From the course: Writing to Be Heard on LinkedIn

Make your writing timely - LinkedIn Tutorial

From the course: Writing to Be Heard on LinkedIn

Make your writing timely

- The editorial team at LinkedIn meets every day to talk about what kind of pieces are doing well on LinkedIn, what we need more of, and the way we do this is by looking at what's in the news. We check the headlines to see what people are already talking about, and we ask people to write posts based on what the world is discussing. There are so many topics that you can weigh in on that allow you to put your voice into the conversation that's already happening. There is something unique that you can share in this conversation.
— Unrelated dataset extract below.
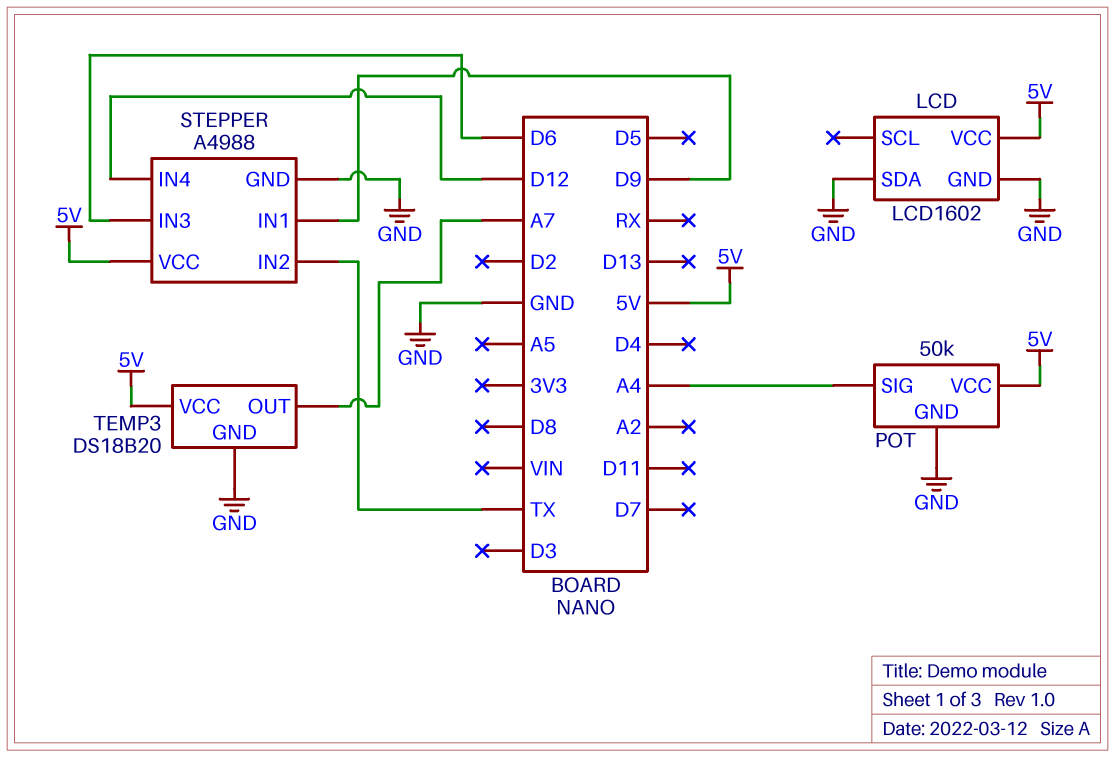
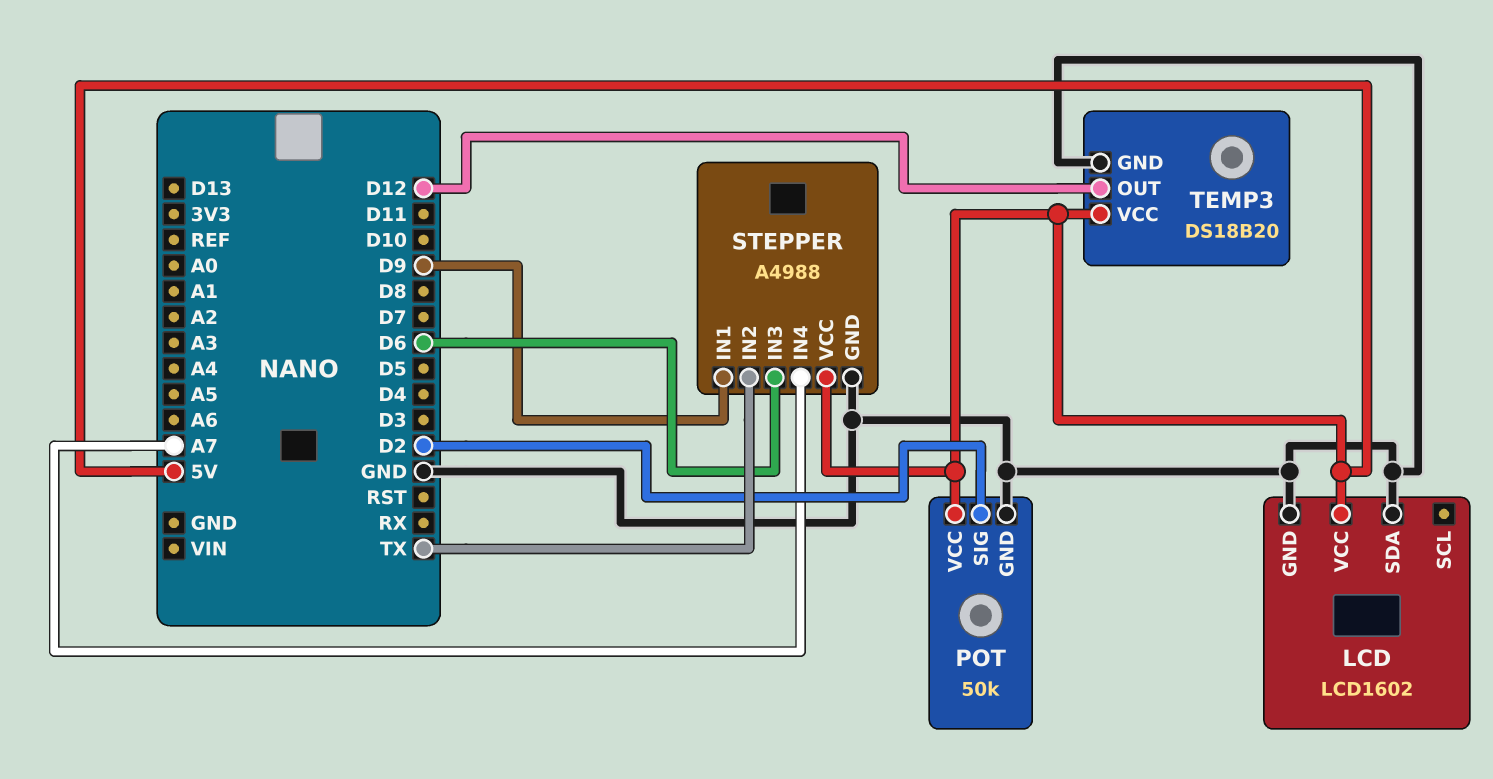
POT pin SIG: A4 -> D2
STEPPER pin IN4: D12 -> A7
TEMP3 pin OUT: A7 -> D12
Don't fool yourself into thinking that you have nothing to add. You always have something to add, so think about where you can fit in, how you can lend some personal story or some anecdote, some way of understanding or adding new insight into what's happening in the world. Writing off the headline works. One of my favorite examples is "The New York Times" had a story about the pressure cooker environment inside Amazon. It was a front-page story. 24 hours after that story came out, a engineer at Amazon wrote a post on LinkedIn about his experience at Amazon, what it was like to work there through his eyes, the good and the bad. The post blew up. It became one of the most read posts that week on LinkedIn. It got over a million views. This is someone who'd been writing for awhile on LinkedIn, doing okay, but it wasn't until this post 'til he rode off of the news and talked about things people were already talking about that suddenly the trajectory of his writing on LinkedIn completely changed. It changed so much in fact that people started writing about his post. He became the news. So, you do this right, and you become one of the headlines.